Zanotto deve riuscire là, dove Conti fallì

A Palermo si è svolto un incontro tra la Cisl, i sindaci, l’Anci, Confindustria e la Regione Siciliana per discutere delle problematiche del settore rifiuti nell’Isola. Il quadro che ne è uscito, è drammatico. Le problematiche sono ben note da tempo: la raccolta differenziata è al palo (13% di media, Ragusa è al 17%), le discariche sono quasi tutte esaurite, le aziende che si occupano della raccolta non hanno più liquidità e la tariffa sui rifiuti continua a crescere in modo esorbitante.
L’incontro di Palermo non doveva trovare soluzioni, la strada per riformate il settore rifiuti è già tracciata, bisogna solamente portarla a compimento: gli Ato vanno chiusi e devono nascere gli Aro e le Srr devono diventare operative.

Per far ciò, però, è indispensabile che tutti comprendano a pieno la natura di queste due entità giuridiche, le quali non possono soccombere a logiche campanilistiche, come ad esempio sta accadendo con i Liberi consorzi. La Regione e gli Enti locali devono diventare il motore propulsivo affinché questa riforma veda la luce. Questa è l’esortazione che rivolgiamo al nostro assessore Zanotto. La discarica, la gara di Igiene ambientale e l’apertura dell’impianto di compostaggio sono tra le priorità, ma Zanotto deve riuscire là, dove il suo predecessore, Conti, ha fallito.

**Contenuto del dataset**:
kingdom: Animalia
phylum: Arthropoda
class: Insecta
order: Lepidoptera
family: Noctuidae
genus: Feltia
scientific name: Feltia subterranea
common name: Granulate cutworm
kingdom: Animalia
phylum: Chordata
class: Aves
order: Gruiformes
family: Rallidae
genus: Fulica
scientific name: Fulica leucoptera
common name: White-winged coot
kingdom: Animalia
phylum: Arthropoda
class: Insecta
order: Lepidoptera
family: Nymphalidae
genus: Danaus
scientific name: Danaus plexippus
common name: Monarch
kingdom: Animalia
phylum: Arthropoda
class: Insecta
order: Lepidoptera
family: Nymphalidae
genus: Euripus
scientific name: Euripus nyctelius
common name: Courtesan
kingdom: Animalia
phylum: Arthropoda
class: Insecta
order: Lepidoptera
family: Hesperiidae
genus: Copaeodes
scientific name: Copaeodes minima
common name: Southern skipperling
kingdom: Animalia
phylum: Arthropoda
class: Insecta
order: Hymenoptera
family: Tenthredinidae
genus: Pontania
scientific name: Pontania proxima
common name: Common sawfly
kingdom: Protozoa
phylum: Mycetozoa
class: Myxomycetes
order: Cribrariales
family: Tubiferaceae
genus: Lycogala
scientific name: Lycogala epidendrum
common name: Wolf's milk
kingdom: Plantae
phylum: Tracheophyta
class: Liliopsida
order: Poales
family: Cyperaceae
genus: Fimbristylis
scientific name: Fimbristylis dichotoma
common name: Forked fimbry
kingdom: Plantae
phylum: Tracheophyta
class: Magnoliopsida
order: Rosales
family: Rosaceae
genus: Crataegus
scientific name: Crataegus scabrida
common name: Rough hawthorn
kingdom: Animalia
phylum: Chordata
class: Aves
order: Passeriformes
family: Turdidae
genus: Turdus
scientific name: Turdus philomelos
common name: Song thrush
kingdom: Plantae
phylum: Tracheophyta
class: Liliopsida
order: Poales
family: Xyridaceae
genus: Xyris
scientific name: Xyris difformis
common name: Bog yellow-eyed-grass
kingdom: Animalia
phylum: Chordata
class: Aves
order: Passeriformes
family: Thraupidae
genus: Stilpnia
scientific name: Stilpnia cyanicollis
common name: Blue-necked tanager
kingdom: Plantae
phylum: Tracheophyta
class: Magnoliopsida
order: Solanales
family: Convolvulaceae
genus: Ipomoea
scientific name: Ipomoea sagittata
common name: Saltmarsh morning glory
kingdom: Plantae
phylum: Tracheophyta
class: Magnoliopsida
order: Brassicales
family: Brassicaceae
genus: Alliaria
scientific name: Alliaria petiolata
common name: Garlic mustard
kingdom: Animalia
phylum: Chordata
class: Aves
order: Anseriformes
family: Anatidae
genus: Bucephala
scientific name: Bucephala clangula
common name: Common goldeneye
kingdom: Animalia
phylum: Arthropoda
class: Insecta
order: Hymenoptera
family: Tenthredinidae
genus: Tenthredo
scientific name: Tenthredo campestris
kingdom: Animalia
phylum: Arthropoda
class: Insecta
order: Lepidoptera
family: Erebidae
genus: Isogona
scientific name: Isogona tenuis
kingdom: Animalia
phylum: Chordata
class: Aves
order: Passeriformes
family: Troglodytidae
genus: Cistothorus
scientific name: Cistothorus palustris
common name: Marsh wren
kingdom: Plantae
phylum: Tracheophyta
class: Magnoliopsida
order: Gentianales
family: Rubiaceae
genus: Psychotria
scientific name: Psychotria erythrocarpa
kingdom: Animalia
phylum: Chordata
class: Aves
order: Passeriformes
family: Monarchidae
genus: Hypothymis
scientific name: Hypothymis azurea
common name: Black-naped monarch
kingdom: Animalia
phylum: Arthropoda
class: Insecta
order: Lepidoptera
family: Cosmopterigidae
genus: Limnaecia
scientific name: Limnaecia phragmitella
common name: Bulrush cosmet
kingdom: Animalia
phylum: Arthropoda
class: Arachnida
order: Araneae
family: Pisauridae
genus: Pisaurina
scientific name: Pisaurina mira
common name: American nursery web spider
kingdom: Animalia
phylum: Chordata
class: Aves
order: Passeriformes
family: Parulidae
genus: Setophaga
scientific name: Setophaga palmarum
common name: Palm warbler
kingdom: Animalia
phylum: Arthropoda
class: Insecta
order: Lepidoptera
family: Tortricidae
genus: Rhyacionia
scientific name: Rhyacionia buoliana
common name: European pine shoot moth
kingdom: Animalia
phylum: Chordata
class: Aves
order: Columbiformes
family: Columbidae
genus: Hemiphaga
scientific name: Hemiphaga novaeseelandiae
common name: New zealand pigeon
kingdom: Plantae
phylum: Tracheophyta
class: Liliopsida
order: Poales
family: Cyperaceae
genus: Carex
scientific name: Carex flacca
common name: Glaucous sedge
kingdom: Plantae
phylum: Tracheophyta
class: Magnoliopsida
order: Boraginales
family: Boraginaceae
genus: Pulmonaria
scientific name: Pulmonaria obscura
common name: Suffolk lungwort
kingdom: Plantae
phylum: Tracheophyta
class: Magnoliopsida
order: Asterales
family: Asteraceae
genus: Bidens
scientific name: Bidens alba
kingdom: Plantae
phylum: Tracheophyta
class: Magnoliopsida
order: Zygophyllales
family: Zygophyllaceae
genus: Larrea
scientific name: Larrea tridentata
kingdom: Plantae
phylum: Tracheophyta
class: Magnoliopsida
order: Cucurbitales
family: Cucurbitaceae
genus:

**Compito da svolgere**: Riproduci integralmente e senza alcuna modifica il testo sulla gestione dei rifiuti in Sicilia. Le righe del dataset non servono per svolgere il compito.

**Soluzione del problema**:
Zanotto deve riuscire là, dove Conti fallì

A Palermo si è svolto un incontro tra la Cisl, i sindaci, l’Anci, Confindustria e la Regione Siciliana per discutere delle problematiche del settore rifiuti nell’Isola. Il quadro che ne è uscito, è drammatico. Le problematiche sono ben note da tempo: la raccolta differenziata è al palo (13% di media, Ragusa è al 17%), le discariche sono quasi tutte esaurite, le aziende che si occupano della raccolta non hanno più liquidità e la tariffa sui rifiuti continua a crescere in modo esorbitante.
L’incontro di Palermo non doveva trovare soluzioni, la strada per riformate il settore rifiuti è già tracciata, bisogna solamente portarla a compimento: gli Ato vanno chiusi e devono nascere gli Aro e le Srr devono diventare operative.

Per far ciò, però, è indispensabile che tutti comprendano a pieno la natura di queste due entità giuridiche, le quali non possono soccombere a logiche campanilistiche, come ad esempio sta accadendo con i Liberi consorzi. La Regione e gli Enti locali devono diventare il motore propulsivo affinché questa riforma veda la luce. Questa è l’esortazione che rivolgiamo al nostro assessore Zanotto. La discarica, la gara di Igiene ambientale e l’apertura dell’impianto di compostaggio sono tra le priorità, ma Zanotto deve riuscire là, dove il suo predecessore, Conti, ha fallito.